__Action item__: In the Sitemap Creator page below, write out everything from "- Big fix to" down to "the next release." word for word.

__Page extract__:
<<<<
Sitemap Creator 0.2 beta
Sitemap Creator crawls/spiders your website creating XML sitemaps compatible with the standard sitemaps.org protocol supported by Google, Yahoo!, MSN and MoreOver. The script pings Google, Yahoo!, MSN and MoreOver bots to download the sitemap file, then tracks the bot and sends you an email on every scan to your Sitemap and gives you a full report of the Search Engine respond.
Sitemaps are created from a CSV file which could easily be edited using any text editor before creating the sitemap. Sitemap Creator has three built in ranking mechanism which decide priorities of your pages depending on the number and the placement of link backs, crawled first links or URL structure. You can also limit the crawler by memory, run time or number of URLs.
- beta info
- cURL is not needed anymore, all requests are processed through fsockopen.
- Big fix to the link back ranking functions.
- Limit crawler to a number of URLs
- Disable crawling specific directories or links. Regular expressions are supported
- limit number of links to show on start page
The script was tested on PHP5, let me know how it worked for PHP4 .
Online demo might be available on the next release.
Download (build 20080514) :
sitemap_creator.tar.gz - sitemap_creator.zip


May 16th, 2008 at 6:11 pm
[...] You need a sitemap! Lucky for you GadElKareem created a little script written in PHP called Sitemap Creator. So what does it do? Upon logging into the sitemap admin section and clicking “Crawl [...]
May 17th, 2008 at 12:57 am
What is the URL you are supposed to submit to google for the sitemap?
May 17th, 2008 at 1:09 am
@gtnman
Please use “Add reference to robots.txt" to show you the default sitemap URL, remember to chmod 666 robots.txt .
it should look something like
http://www.greatertalent.com/sitemap.php?do=showsitemap&sm=sitemap.xml.gz
May 19th, 2008 at 6:09 pm
Interesting note. I have tested this script on two VPS servers both running the latest version of Plesk on two different web hosts. Seems that the unix command utime (which touch()) uses is not available in Plesk. Is touch vital to the script or will is_writable do the same thing? (I made this change, and the robots.txt generated perfectly.)
>>>>
__Listed records__:
<<<<
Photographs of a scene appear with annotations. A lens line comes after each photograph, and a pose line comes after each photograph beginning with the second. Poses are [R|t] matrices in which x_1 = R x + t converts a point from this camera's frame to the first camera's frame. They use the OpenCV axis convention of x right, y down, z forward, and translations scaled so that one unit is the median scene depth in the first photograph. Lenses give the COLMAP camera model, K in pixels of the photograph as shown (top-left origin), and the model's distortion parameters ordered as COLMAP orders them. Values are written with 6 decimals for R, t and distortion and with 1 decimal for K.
>>>>
<<<<
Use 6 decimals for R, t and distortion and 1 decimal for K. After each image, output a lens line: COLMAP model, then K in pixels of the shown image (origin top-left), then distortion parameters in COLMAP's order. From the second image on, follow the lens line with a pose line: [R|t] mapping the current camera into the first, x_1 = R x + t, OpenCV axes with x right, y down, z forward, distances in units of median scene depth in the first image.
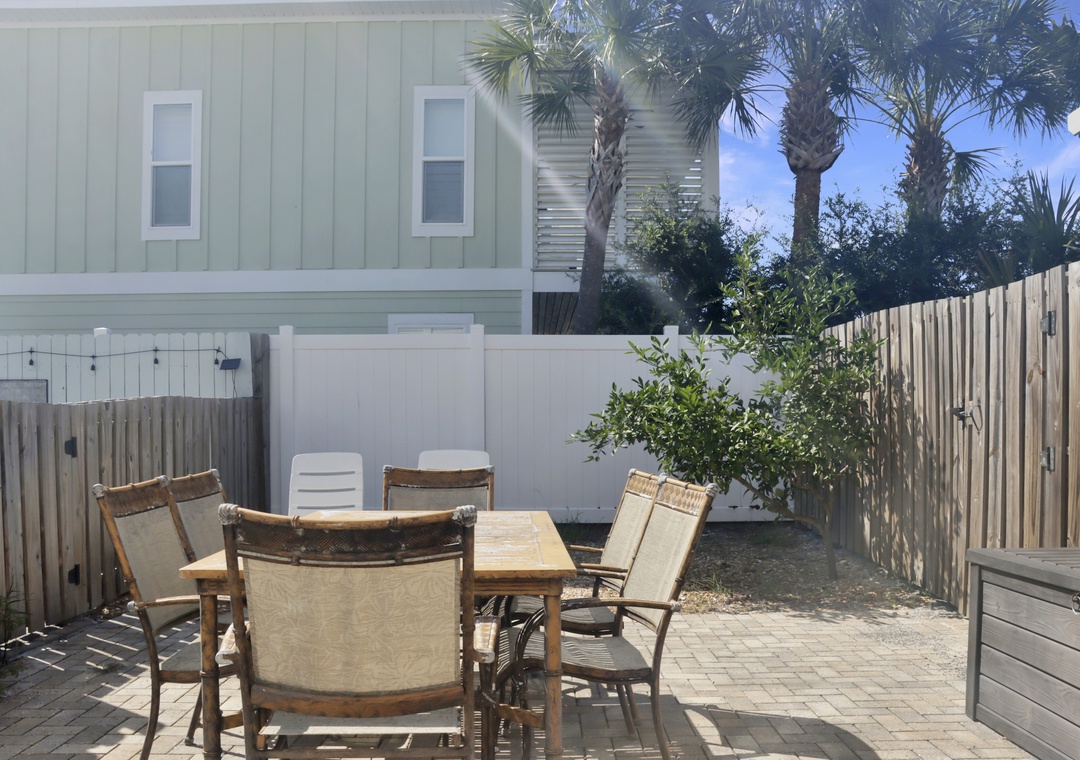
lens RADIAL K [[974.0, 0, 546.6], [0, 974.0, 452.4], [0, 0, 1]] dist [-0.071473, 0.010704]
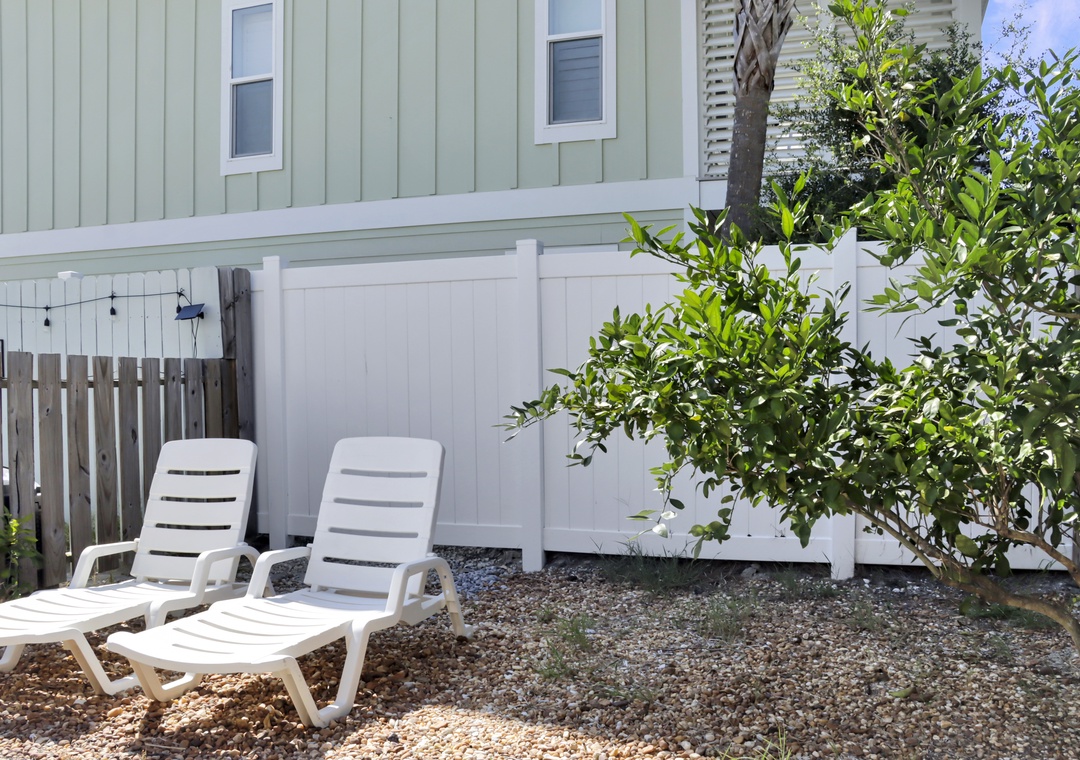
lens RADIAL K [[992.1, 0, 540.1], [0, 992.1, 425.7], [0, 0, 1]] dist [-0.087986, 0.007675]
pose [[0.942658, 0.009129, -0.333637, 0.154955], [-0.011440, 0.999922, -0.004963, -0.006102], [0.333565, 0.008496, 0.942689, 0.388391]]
>>>>
<<<<
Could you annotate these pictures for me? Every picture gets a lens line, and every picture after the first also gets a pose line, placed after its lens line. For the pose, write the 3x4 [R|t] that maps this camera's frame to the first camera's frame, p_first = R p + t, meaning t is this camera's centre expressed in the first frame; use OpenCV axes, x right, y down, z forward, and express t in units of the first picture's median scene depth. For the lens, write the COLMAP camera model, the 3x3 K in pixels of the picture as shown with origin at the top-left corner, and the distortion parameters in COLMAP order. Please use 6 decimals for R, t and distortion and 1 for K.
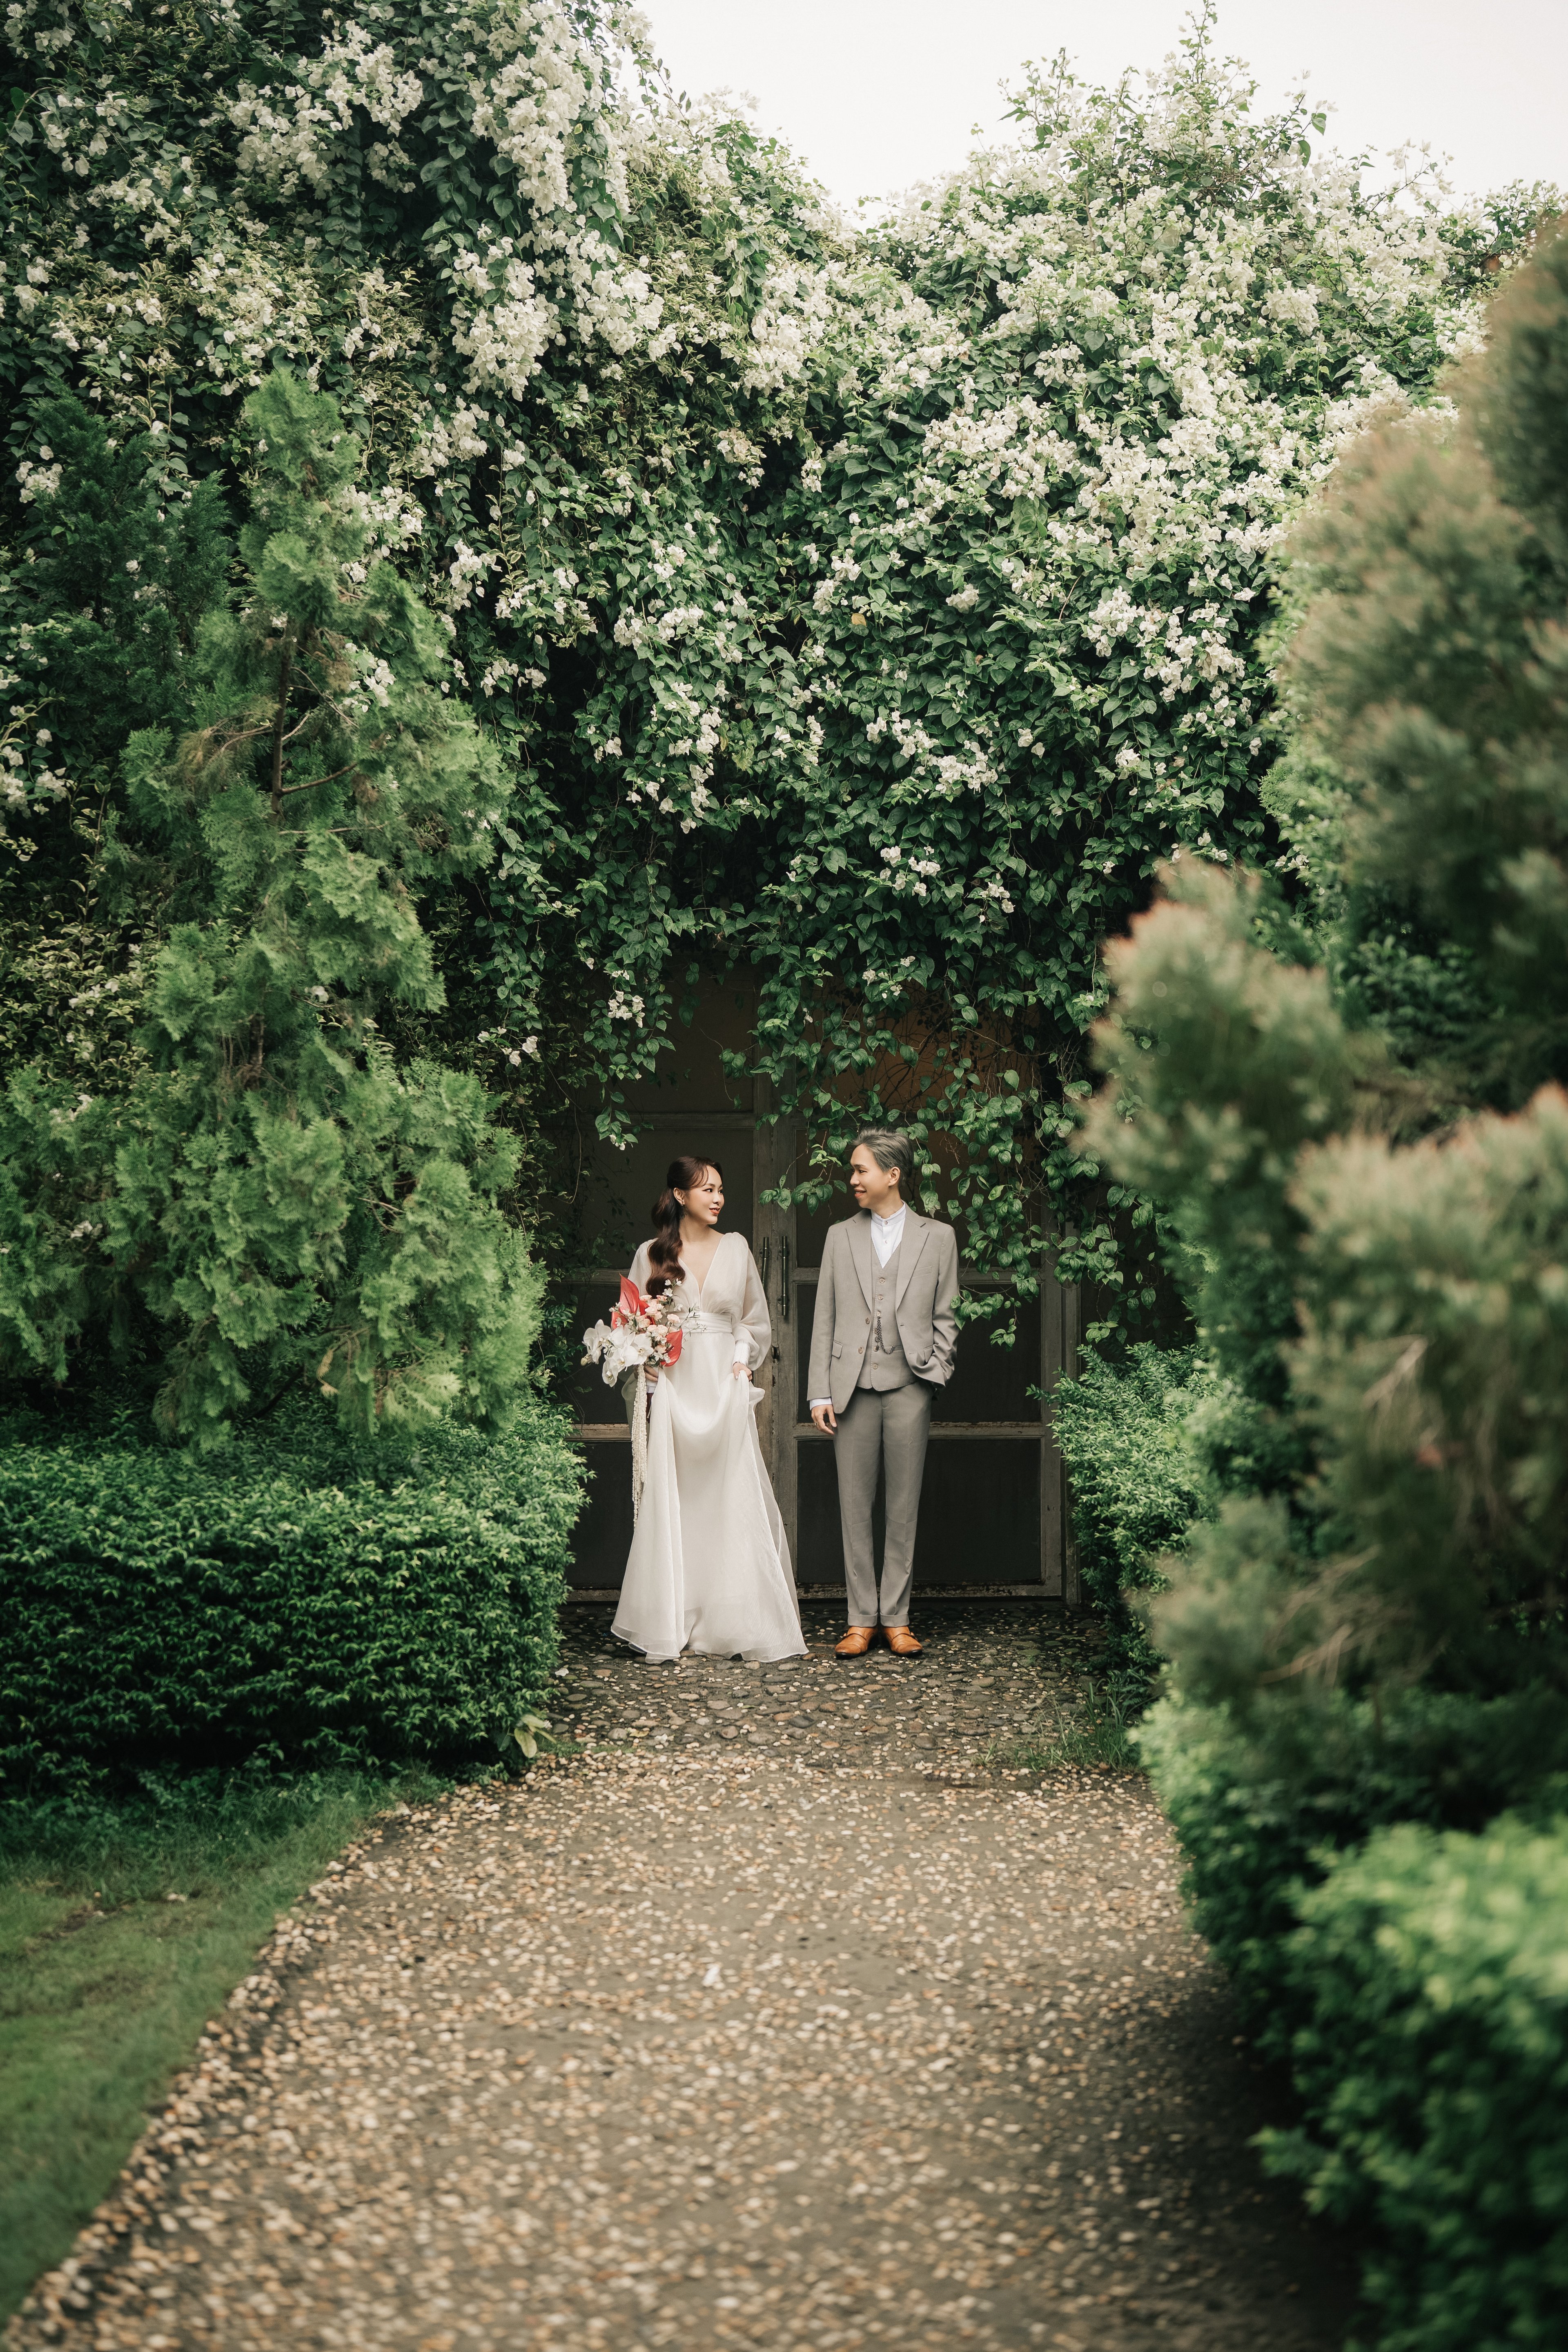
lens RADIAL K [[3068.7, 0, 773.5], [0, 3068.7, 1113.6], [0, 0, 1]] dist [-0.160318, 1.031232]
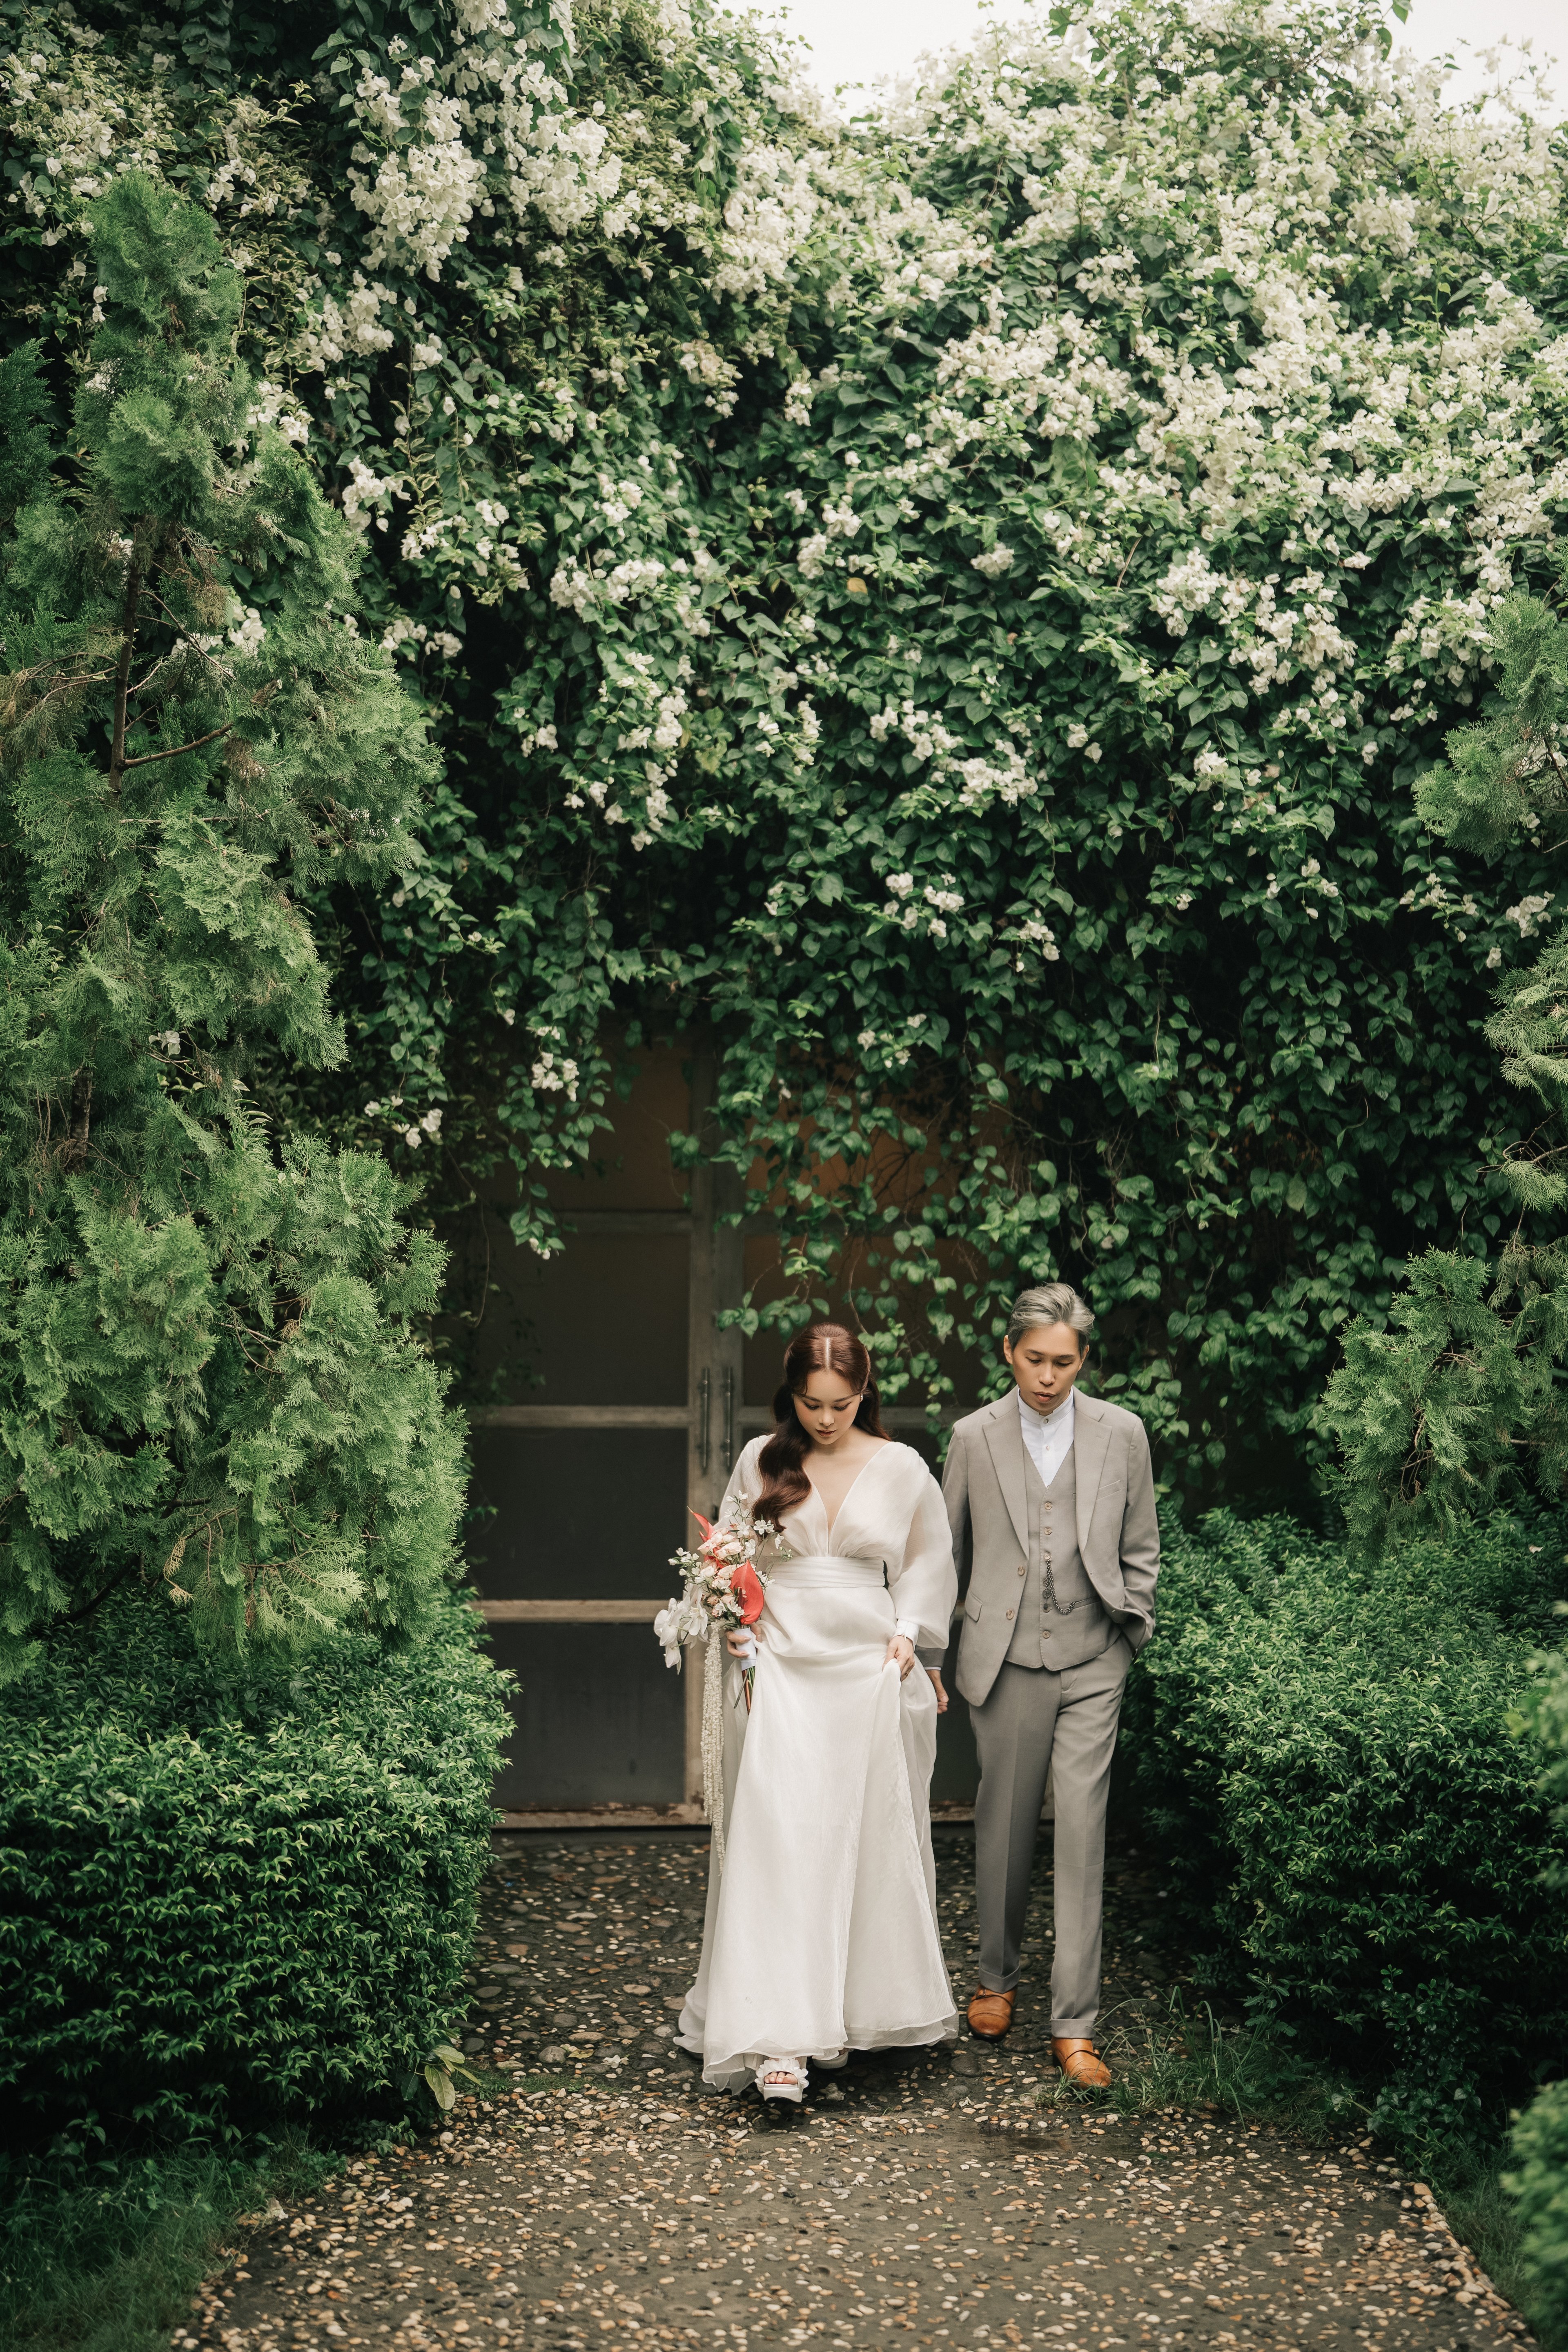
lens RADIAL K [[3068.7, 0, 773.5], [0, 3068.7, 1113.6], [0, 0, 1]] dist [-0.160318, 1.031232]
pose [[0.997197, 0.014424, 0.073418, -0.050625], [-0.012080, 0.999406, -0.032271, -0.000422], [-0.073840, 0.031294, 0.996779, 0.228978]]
>>>>
__Answer to the problem__:
- Big fix to the link back ranking functions.
- Limit crawler to a number of URLs
- Disable crawling specific directories or links. Regular expressions are supported
- limit number of links to show on start page
The script was tested on PHP5, let me know how it worked for PHP4 .
Online demo might be available on the next release.